Carlos intentaba tocar en los sitios donde tocaba antes, intentaba las caricias que antes lo lograban todo, e intentaba hacer movimientos que nadie sabía interpretar porque en aquel lugar, el único que había leído ese manual era él. Se sentía como un ciego al que habían enseñado sólo a pelar patatas y un día, de repente, le piden que pele una sandía.
Al menos, Rebeca no pasó por su cabeza en ningún momento, pues su mayor temor era pensar en ella mientras lo hacía con otra… una pequeña victoria en una guerra que estaba abocada al fracaso. Aquello era Stalingrado.
En cierto momento la pareja decidió cambiar de posición; Carlos lo tuvo que pedir verbalmente, cuando hacía dos meses una caricia, un leve movimiento o una mirada hubiera bastado.
Fue en ese momento cuando Carlos se dio cuenta de que no se había colocado el preservativo, y que Laura tampoco había dicho nada… manda cojones.
Abrió el cajón y sacó uno de los que tenía allí, caducaban al mes siguiente… ya ni recordaba cuando los había comprado.
Estaba plastificándose, pues el cuerpo se tiene proteger ante algo que no conoce, quizá fue eso lo que hizo que su miembro decidiera bajarse del autobús. Fin del partido.

Pero no coño, Carlos, tú eres un toro en la cama, podrías estar una tarde entera sin bajar el ritmo, tienes que poder… y sí, finalmente pudo, pero quitándose aquella protección que lo estaba enclaustrando, asfixiando.
Por supuesto, antes de poder terminar cómo siempre lo hacía tuvo que hacerlo fuera, donde cuadrara.

Su amiga había disfrutado mucho, ajena a todo el calvario que había pasado Carlos aquel cuarto de hora… o el tiempo que hubiera sido.
El muchacho se levantó con cierta vergüenza y fue hacia el cuarto de baño, cogió papel, se limpió sus partes y volvió a la habitación. Laura intentó coger el papel, pero fue Carlos el que la limpió… joder, ¡era lo que hacía siempre! pero aquella acción estaba fuera de contexto… no tenía sentido, aún así Carlos lo hizo, quizá para sentirse más cercano a aquella persona que, en el fondo, había utilizado para comprobar hasta dónde podía llegar. Después, no pudo reprimir las ganas de vestirse.
Fue otro duro choque de realidad. Con Rebeca habría estado hablando un rato, la habría besado y dicho te quiero, la hubiera mirado a los ojos o a su sonrisa, o habría jugado con sus pezones, quién sabe; a lo mejor hasta se hubiera vuelto a encaramar encima de ella, pero en ese momento Carlos tan sólo quería ponerse los putos calzoncillos… y eso hizo.
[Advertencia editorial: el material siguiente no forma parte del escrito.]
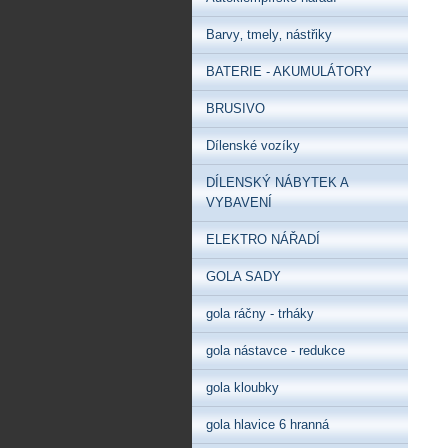
Barvy‚ tmely‚ nástřiky
BATERIE - AKUMULÁTORY
BRUSIVO
Dílenské vozíky
DÍLENSKÝ NÁBYTEK A
VYBAVENÍ
ELEKTRO NÁŘADÍ
GOLA SADY
gola ráčny - trháky
gola nástavce - redukce
gola kloubky
gola hlavice 6 hranná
En tres minutos estaban de nuevo en la calle, a Carlos le dio la impresión de estar saliendo de un prostíbulo en vez de su propia casa.
Devolvió a su amiga Laura a su piso de estudiante, simuló estar feliz y se despidió de ella como quien se despide de una compañera de clase, como si lo que había pasado hace veinte minutos diera igual… y ese era el problema, que daba igual.
¿Qué le había aportado aquello? Sí, es cierto, mientras lo había hecho le había gustado, pero ahora se daba cuenta aún más del vacío que le había dejado su pareja, aquella sensación de que ese impulso humano que es el sexo no tenía sentido ninguno si no había sentimiento de por medio.
El cine, Internet y su pornografía, los amigos, los prostíbulos, los viejos verdes… nos venden la idea de que el sexo por el sexo es lo mejor del mundo, que se descubren otros cuerpos… pero a Carlos aquello ahora mismo le parecía la mayor mentira de la historia.
Carlos continuó conduciendo, hacia su casa, con la sensación de que aquella victoria había sido su mayor derrota (o no): estaba soltero.